Stored data
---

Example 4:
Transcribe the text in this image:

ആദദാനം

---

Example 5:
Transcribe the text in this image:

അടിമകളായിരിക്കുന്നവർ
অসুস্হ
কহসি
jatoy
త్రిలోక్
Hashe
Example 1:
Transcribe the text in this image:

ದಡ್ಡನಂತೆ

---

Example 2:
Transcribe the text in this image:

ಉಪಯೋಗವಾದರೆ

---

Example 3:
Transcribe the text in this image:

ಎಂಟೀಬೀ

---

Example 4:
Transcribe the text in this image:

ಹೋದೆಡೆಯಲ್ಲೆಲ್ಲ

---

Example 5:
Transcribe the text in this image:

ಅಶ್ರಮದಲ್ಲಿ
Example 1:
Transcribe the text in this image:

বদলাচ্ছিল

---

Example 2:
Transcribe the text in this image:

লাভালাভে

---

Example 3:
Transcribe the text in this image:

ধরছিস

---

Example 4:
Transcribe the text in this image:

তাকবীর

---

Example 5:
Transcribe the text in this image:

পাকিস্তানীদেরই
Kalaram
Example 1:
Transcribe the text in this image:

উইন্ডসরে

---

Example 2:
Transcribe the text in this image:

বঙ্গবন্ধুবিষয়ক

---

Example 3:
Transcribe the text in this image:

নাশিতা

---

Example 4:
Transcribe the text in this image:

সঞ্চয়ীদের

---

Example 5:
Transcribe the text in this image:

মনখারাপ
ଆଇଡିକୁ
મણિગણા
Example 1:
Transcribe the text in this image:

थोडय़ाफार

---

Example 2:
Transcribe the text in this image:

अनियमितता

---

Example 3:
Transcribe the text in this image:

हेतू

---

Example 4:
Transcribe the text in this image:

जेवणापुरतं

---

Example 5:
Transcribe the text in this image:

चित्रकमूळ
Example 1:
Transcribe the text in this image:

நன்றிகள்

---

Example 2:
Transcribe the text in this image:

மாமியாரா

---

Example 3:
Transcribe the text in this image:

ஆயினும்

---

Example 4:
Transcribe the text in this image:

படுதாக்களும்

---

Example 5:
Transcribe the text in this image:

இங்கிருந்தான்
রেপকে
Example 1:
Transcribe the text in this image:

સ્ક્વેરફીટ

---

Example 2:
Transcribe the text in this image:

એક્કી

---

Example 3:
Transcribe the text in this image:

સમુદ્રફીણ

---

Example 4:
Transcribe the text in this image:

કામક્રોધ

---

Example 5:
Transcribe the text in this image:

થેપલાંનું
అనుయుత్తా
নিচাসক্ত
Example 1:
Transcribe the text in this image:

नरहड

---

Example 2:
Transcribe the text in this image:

WHAT TO DO
Every line above must appear again in your reply, exactly as written.

EXERCISE SOLUTION
---

Example 4:
Transcribe the text in this image:

ആദദാനം

---

Example 5:
Transcribe the text in this image:

അടിമകളായിരിക്കുന്നവർ
অসুস্হ
কহসি
jatoy
త్రిలోక్
Hashe
Example 1:
Transcribe the text in this image:

ದಡ್ಡನಂತೆ

---

Example 2:
Transcribe the text in this image:

ಉಪಯೋಗವಾದರೆ

---

Example 3:
Transcribe the text in this image:

ಎಂಟೀಬೀ

---

Example 4:
Transcribe the text in this image:

ಹೋದೆಡೆಯಲ್ಲೆಲ್ಲ

---

Example 5:
Transcribe the text in this image:

ಅಶ್ರಮದಲ್ಲಿ
Example 1:
Transcribe the text in this image:

বদলাচ্ছিল

---

Example 2:
Transcribe the text in this image:

লাভালাভে

---

Example 3:
Transcribe the text in this image:

ধরছিস

---

Example 4:
Transcribe the text in this image:

তাকবীর

---

Example 5:
Transcribe the text in this image:

পাকিস্তানীদেরই
Kalaram
Example 1:
Transcribe the text in this image:

উইন্ডসরে

---

Example 2:
Transcribe the text in this image:

বঙ্গবন্ধুবিষয়ক

---

Example 3:
Transcribe the text in this image:

নাশিতা

---

Example 4:
Transcribe the text in this image:

সঞ্চয়ীদের

---

Example 5:
Transcribe the text in this image:

মনখারাপ
ଆଇଡିକୁ
મણિગણા
Example 1:
Transcribe the text in this image:

थोडय़ाफार

---

Example 2:
Transcribe the text in this image:

अनियमितता

---

Example 3:
Transcribe the text in this image:

हेतू

---

Example 4:
Transcribe the text in this image:

जेवणापुरतं

---

Example 5:
Transcribe the text in this image:

चित्रकमूळ
Example 1:
Transcribe the text in this image:

நன்றிகள்

---

Example 2:
Transcribe the text in this image:

மாமியாரா

---

Example 3:
Transcribe the text in this image:

ஆயினும்

---

Example 4:
Transcribe the text in this image:

படுதாக்களும்

---

Example 5:
Transcribe the text in this image:

இங்கிருந்தான்
রেপকে
Example 1:
Transcribe the text in this image:

સ્ક્વેરફીટ

---

Example 2:
Transcribe the text in this image:

એક્કી

---

Example 3:
Transcribe the text in this image:

સમુદ્રફીણ

---

Example 4:
Transcribe the text in this image:

કામક્રોધ

---

Example 5:
Transcribe the text in this image:

થેપલાંનું
అనుయుత్తా
নিচাসক্ত
Example 1:
Transcribe the text in this image:

नरहड

---

Example 2:
Transcribe the text in this image:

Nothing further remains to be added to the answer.